# Need help identify first old bike



## dallaspa (Mar 26, 2022)

I'm new to the site and picked up my first old bike.  I have looked at alot of pictures of old bikes and some are close but cant find one that is exactly the same.   Does anyone recognize what this bike and year this might be.   The only numbers I can find on the bb is 8096.  I think that is a production number not a year of production.   Thanks for any help.


----------



## dogdart (Mar 26, 2022)

It kinda looks like someone put Snyder parts on a pre war CWC frame. Different pics , showing seat clamp and serial number will help


----------



## catfish (Mar 26, 2022)

Frankinbike.    Miss matched parts.


----------



## Archie Sturmer (Mar 26, 2022)

Nice bike.
Might be a Colson *taller* frame.
Snyder and Colson chain ring front sprockets with 5-arms do look _similar_.
Maybe a 1936, (look for a letter stamp).
Welcome to the CABE!

“9608–*I*” September 1936 Colson.


----------



## dallaspa (Mar 26, 2022)

Ok thanks.  I kinda thought it was put together.   Any idea of the frame brand  or estimate on year.  late 30's or 40's.  I looked at the cwc frames and the lower top tubes seem flatter. I will look at the Colson frames and see if they are the same.  I took a pic of the seat clamp or lack of one and the numbers on the bb.  The condition is bad enough that I will probably paint the frame and make a rider out of it.

### [Data shown]

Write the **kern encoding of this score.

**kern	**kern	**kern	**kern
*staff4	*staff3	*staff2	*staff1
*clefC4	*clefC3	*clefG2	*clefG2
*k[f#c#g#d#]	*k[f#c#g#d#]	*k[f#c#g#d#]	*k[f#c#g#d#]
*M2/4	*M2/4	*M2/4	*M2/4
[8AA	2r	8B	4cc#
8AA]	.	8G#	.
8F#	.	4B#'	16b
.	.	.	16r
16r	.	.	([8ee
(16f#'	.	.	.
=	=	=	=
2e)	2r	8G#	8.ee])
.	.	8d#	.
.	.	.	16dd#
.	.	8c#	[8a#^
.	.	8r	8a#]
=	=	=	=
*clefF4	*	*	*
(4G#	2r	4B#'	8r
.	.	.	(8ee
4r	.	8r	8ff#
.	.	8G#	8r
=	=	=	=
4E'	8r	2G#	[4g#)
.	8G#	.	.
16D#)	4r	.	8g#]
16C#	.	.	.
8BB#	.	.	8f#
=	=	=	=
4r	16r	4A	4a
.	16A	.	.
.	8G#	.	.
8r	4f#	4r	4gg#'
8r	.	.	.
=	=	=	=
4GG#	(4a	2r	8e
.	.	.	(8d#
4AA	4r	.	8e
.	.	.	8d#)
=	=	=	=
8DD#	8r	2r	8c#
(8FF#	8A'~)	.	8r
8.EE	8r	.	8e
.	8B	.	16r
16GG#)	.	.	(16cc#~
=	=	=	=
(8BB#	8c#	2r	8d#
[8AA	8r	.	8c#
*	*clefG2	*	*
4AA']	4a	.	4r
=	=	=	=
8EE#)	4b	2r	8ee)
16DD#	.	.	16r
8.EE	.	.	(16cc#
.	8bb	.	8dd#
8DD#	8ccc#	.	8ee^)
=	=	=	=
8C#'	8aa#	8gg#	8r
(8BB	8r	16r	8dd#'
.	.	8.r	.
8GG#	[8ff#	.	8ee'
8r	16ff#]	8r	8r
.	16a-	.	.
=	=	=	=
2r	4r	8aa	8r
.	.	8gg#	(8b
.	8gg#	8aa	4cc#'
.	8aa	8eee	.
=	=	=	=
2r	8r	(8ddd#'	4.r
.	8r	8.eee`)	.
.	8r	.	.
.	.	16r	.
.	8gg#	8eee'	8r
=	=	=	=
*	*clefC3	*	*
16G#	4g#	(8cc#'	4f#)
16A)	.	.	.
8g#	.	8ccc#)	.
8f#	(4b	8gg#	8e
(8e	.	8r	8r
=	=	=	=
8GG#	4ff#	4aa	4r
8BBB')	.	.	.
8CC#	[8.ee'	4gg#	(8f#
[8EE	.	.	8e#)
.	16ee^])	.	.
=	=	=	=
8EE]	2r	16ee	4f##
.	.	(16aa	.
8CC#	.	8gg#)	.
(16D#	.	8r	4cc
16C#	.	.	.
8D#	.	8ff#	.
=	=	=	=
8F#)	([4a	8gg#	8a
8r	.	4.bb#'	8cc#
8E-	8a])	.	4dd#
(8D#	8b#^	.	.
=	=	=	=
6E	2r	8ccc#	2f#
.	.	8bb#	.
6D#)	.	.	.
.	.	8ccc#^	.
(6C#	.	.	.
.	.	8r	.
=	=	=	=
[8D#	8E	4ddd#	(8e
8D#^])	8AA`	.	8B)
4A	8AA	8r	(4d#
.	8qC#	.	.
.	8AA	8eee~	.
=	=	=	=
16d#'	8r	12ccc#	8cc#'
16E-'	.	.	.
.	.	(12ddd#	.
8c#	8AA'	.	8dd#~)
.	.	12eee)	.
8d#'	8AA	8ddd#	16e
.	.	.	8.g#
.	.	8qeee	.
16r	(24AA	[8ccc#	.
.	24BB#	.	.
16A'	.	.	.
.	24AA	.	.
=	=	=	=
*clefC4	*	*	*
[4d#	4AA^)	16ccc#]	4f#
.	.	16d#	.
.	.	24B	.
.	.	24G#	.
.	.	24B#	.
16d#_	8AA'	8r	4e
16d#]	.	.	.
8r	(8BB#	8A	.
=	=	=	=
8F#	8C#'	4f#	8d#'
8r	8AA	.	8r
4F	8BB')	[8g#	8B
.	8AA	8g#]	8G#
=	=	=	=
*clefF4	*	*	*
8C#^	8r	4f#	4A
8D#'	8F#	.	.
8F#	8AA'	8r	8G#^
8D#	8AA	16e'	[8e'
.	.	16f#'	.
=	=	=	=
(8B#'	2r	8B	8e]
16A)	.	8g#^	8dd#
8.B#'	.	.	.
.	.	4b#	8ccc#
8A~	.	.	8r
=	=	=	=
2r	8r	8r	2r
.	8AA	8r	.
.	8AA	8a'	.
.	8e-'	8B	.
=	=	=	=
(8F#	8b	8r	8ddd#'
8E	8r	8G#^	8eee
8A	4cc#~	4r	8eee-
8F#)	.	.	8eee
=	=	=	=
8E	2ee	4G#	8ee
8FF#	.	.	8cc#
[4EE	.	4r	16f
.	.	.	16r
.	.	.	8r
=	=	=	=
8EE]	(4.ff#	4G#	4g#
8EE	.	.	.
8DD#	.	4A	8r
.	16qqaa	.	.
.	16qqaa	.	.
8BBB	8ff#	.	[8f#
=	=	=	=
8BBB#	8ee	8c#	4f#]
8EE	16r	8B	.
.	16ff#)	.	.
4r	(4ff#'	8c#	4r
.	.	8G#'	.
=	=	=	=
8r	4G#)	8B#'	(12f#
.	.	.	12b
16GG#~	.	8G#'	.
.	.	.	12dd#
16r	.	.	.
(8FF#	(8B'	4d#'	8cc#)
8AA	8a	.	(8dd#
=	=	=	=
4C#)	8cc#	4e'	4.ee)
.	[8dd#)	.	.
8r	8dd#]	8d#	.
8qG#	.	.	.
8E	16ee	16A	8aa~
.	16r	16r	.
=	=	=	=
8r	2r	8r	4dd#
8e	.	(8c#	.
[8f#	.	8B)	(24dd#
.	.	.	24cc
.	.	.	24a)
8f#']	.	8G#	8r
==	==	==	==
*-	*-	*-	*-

### [Exercise requirements]
(a) Repeat the passage of the forum thread that begins at the words "I'm new to the" and stops after the words "dogdart (Mar 26, 2022)", with no changes.
(b) Tally the lines in the entries that contain the string "kern", with case counting, and reply with only the number.

### [Exercise solutions]
(a)
I'm new to the site and picked up my first old bike.  I have looked at alot of pictures of old bikes and some are close but cant find one that is exactly the same.   Does anyone recognize what this bike and year this might be.   The only numbers I can find on the bb is 8096.  I think that is a production number not a year of production.   Thanks for any help.


----------



## dogdart (Mar 26, 2022)

(b) 2